Mr. Bader lived in Beijing for several years, an experience he often described in detail to explain how far the country had come.
“The town itself was a pretty dreary, dreary place,” he said in a podcast interview with The China Project 2022, a news and information website. “There were no restaurants, no publicly accessible restaurants at all. I ate basically every meal at the Peking Hotel for two years, which is a fate I wouldn’t wish on anyone.”

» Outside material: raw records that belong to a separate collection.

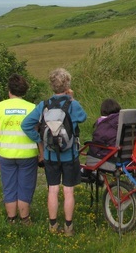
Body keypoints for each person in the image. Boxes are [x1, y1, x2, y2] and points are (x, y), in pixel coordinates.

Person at [22, 68, 87, 236]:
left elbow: (26, 124)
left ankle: (52, 225)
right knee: (68, 190)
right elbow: (83, 117)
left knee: (53, 189)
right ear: (67, 85)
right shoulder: (73, 104)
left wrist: (40, 140)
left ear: (51, 85)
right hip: (70, 154)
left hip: (50, 154)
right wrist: (71, 98)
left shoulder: (43, 105)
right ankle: (68, 227)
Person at [0, 74, 39, 225]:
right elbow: (37, 133)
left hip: (6, 154)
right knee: (26, 185)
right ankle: (25, 218)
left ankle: (11, 218)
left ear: (9, 90)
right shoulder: (33, 108)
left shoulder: (0, 107)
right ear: (24, 90)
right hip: (28, 154)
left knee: (9, 186)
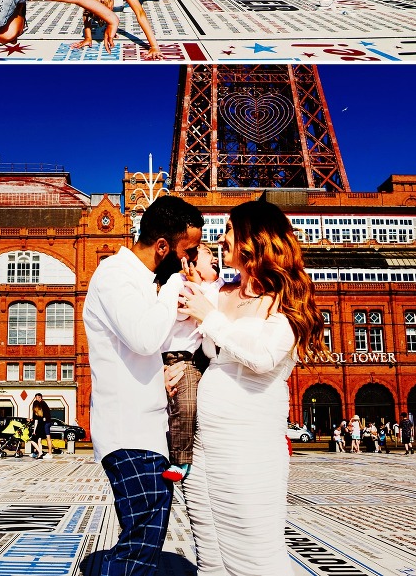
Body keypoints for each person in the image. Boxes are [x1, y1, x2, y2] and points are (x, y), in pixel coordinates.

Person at [178, 200, 324, 576]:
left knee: (256, 552)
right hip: (206, 443)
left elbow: (262, 357)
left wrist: (210, 319)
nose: (221, 238)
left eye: (228, 229)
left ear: (253, 239)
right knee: (209, 555)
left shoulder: (286, 299)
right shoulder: (221, 292)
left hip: (252, 444)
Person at [83, 195, 204, 576]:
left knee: (144, 542)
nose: (188, 261)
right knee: (139, 547)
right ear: (164, 247)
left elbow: (141, 350)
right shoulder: (115, 275)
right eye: (188, 252)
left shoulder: (137, 281)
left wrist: (158, 379)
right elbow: (144, 338)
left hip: (146, 431)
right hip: (128, 434)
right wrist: (174, 285)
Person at [160, 241, 223, 482]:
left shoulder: (214, 288)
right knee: (178, 409)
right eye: (209, 258)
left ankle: (187, 459)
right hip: (172, 359)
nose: (215, 260)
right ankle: (175, 457)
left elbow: (212, 309)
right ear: (190, 265)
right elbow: (179, 310)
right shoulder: (180, 283)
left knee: (192, 410)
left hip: (195, 361)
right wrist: (188, 283)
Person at [28, 393, 54, 459]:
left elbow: (44, 415)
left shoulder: (42, 404)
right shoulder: (42, 404)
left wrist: (44, 419)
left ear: (40, 398)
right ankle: (39, 453)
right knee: (40, 440)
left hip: (46, 423)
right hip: (45, 423)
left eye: (37, 398)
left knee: (48, 438)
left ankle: (49, 453)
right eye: (36, 398)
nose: (37, 400)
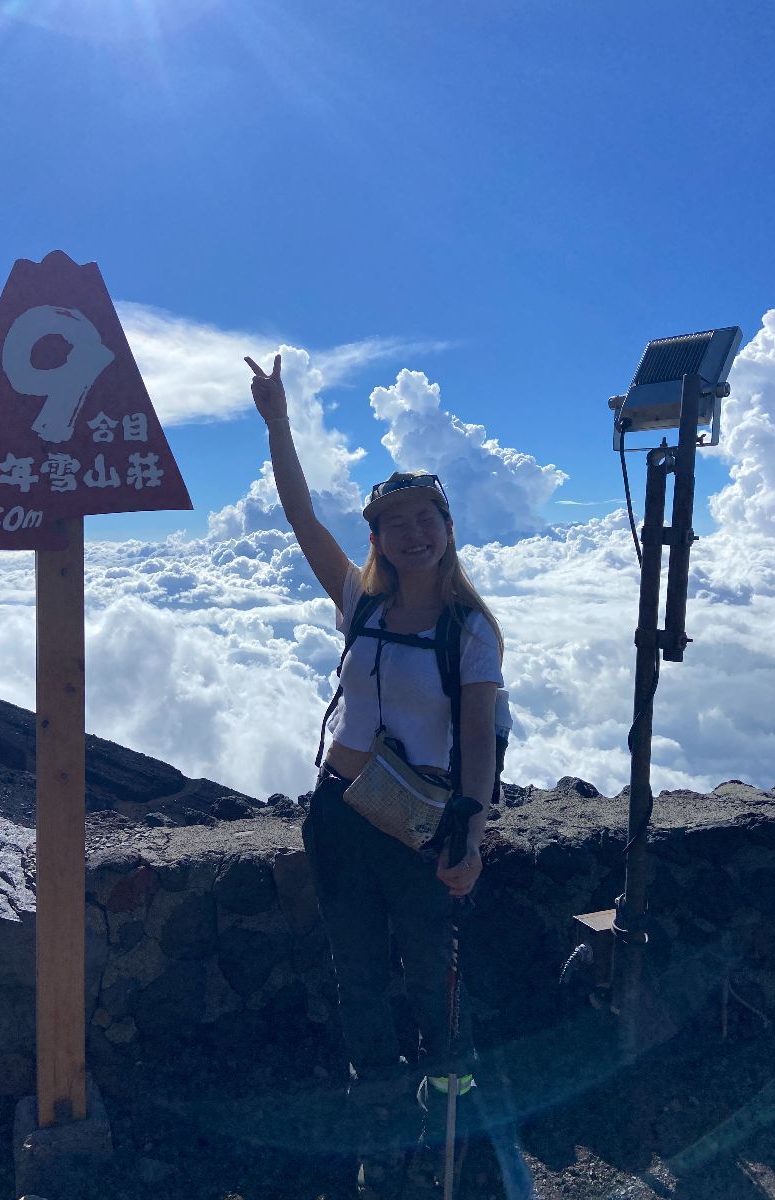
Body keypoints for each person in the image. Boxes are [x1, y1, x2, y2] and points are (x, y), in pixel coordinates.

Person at [245, 353, 528, 1199]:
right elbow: (300, 516)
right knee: (360, 980)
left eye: (425, 518)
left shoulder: (468, 628)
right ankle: (384, 1127)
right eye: (394, 522)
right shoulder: (360, 603)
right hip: (339, 816)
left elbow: (476, 739)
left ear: (448, 528)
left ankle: (450, 1124)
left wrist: (470, 835)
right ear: (375, 538)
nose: (412, 533)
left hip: (421, 829)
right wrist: (278, 423)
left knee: (433, 983)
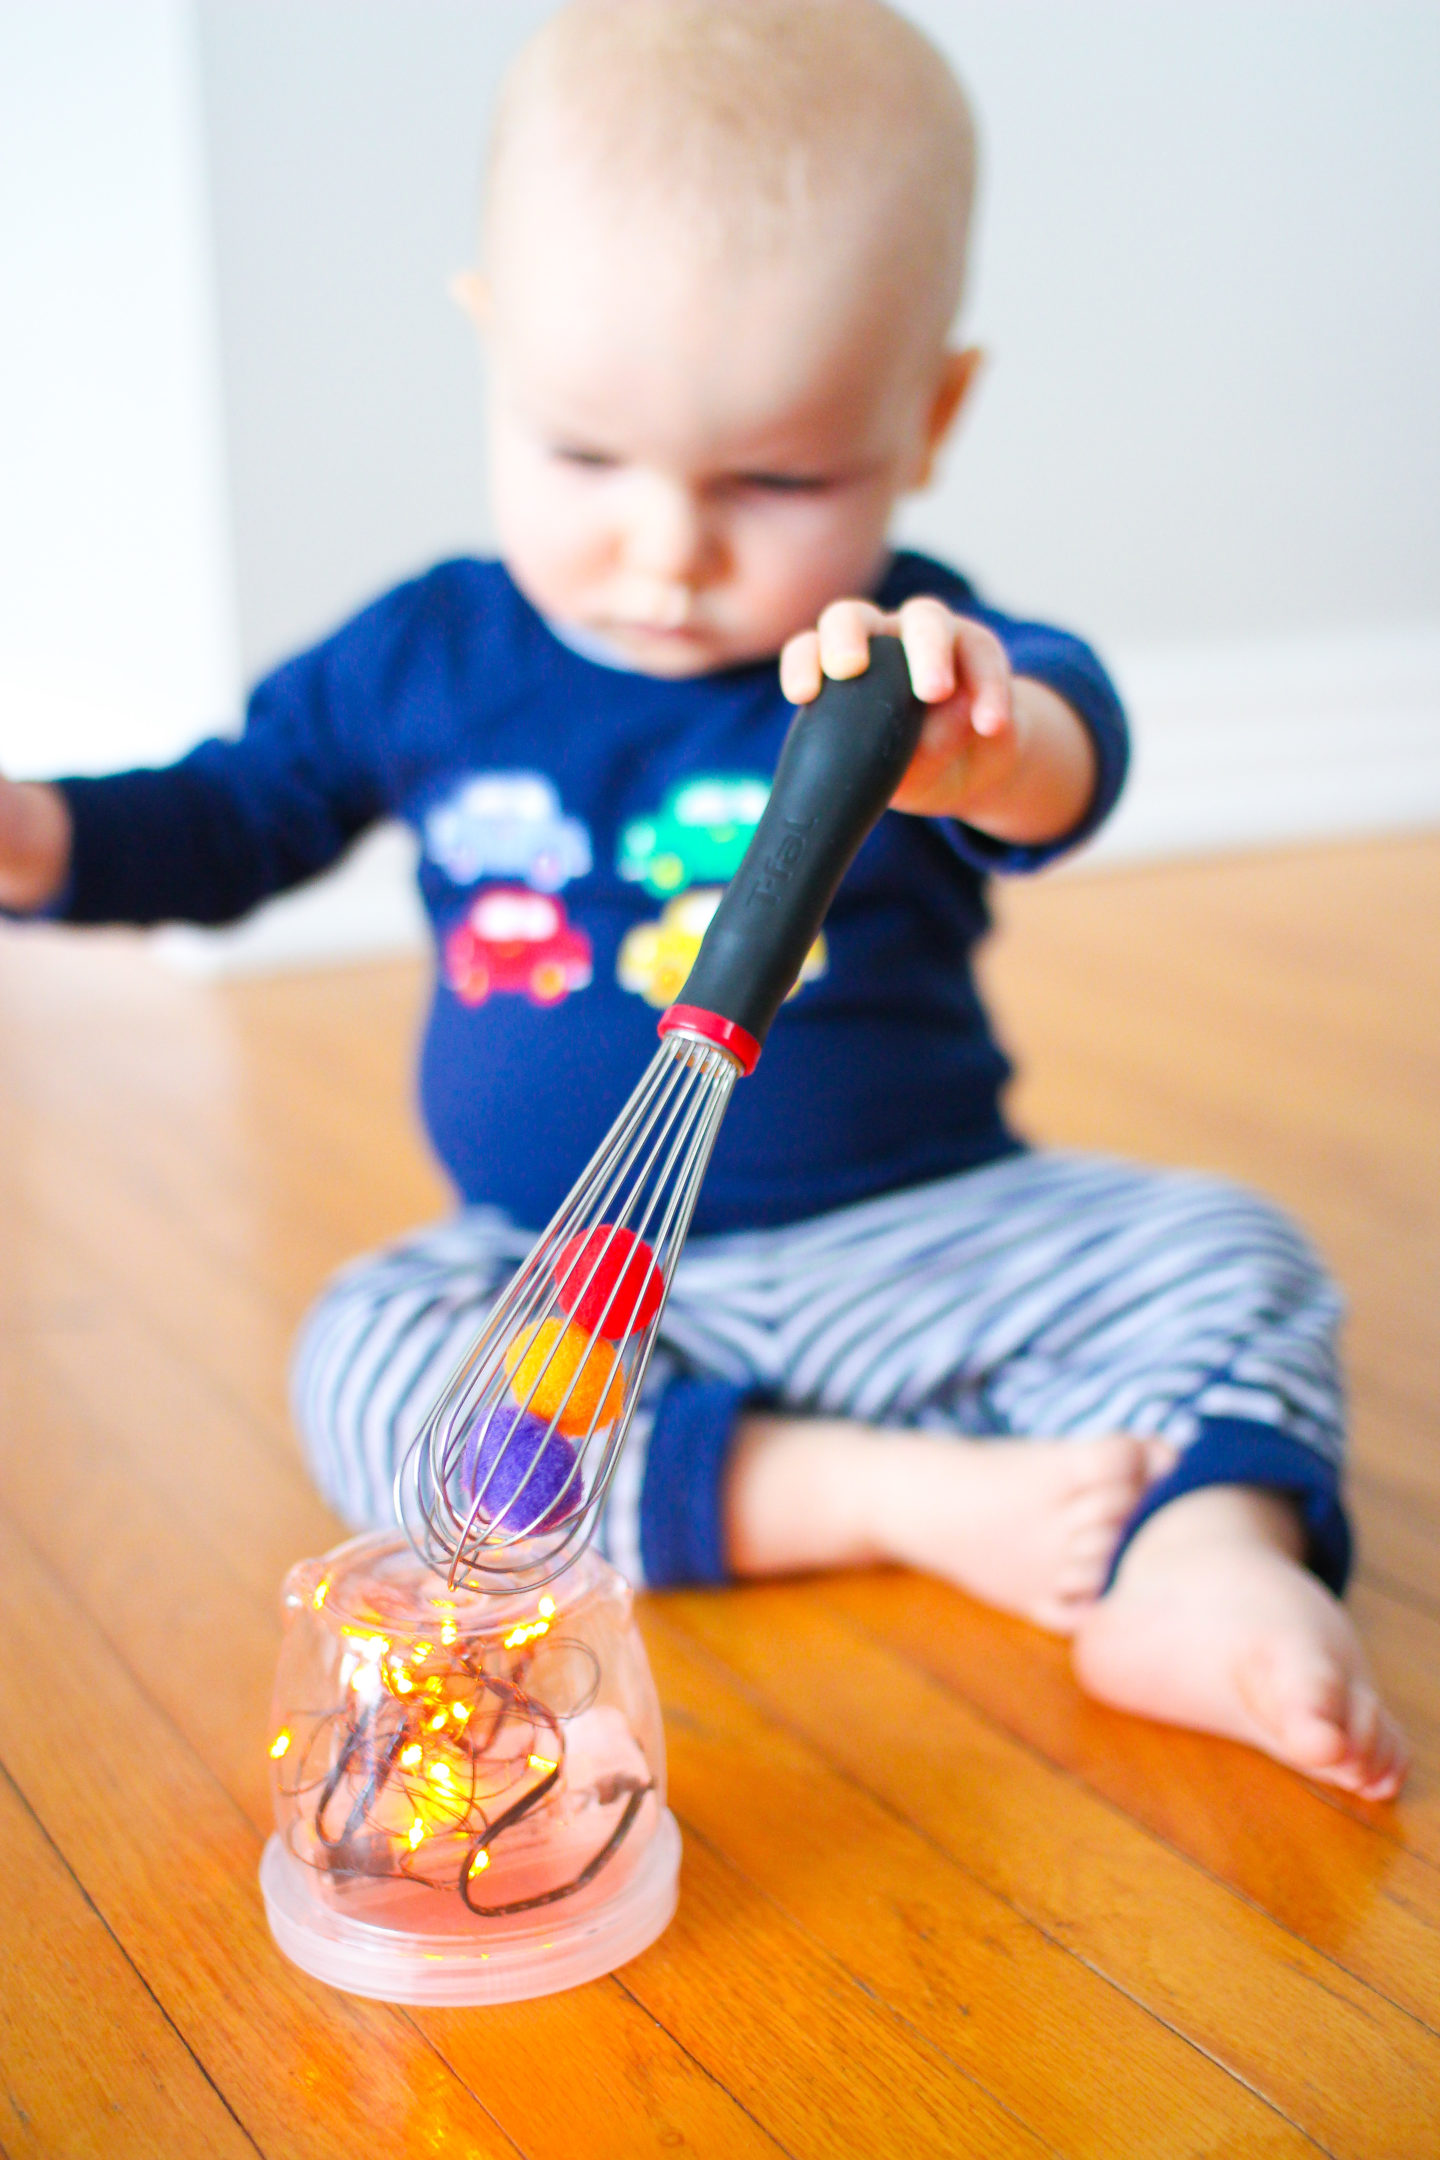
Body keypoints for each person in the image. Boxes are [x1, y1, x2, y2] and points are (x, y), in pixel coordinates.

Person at [0, 0, 1403, 1797]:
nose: (668, 544)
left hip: (924, 1243)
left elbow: (1075, 745)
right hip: (570, 1290)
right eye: (586, 456)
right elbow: (230, 815)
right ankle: (864, 1495)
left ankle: (1208, 1567)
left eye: (777, 478)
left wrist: (984, 745)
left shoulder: (904, 647)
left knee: (1232, 1256)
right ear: (493, 354)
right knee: (364, 1352)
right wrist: (43, 833)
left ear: (929, 413)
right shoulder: (433, 653)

He left in 1983, but returned four years later to find clear signs of the modern consumer economy the country would become.
He also saw the dangers in the rise of China. Mr. Bader was instrumental in shaping the American response to the Tiananmen Square massacre in 1989 and the sudden tensions that arose after China conducted a series of missile tests near Taiwan in 1996.
He left the China post in 1999 to serve as US ambassador to Namibia for two years, but returned in 2001 as assistant US trade representative, helping to finalize China’s entry into the World Trade Organization.
Mr. Bader left the government in 2002 to become a senior fellow in Washington Brookings Institution. Then, in 2005, Mr. Obama, then a freshman senator from Illinois, asked him for a briefing on China.
The two spent three hours in the senator’s office, eating Thai takeout and talking politics. Mr. Bader left their meeting convinced that if Mr. Obama ran for president, he would win – and that he would like to be part of the Obama administration.
The Obama White House, especially in his first term, was preoccupied with China. The global recession set America back, but it relatively spared China, which began to assert itself internationally.
Mr. Bader stayed with Mr. Obama for more than two years before returning to Brookings, long enough to see the turnaround unfold and to believe that America was on the right track. And while he later criticized the administration of Donald J. Trump for its protectionist approach to China, he was unfazed. He remained convinced that the ebb and flow of tensions were simply part of great power relations.
“Over time there are interests that overlap to some degree and diverge to some degree,” he told The New York Times in 2012. “The relationship tends to go up and down over time, like a sine curve. But the recent story is mostly positive.”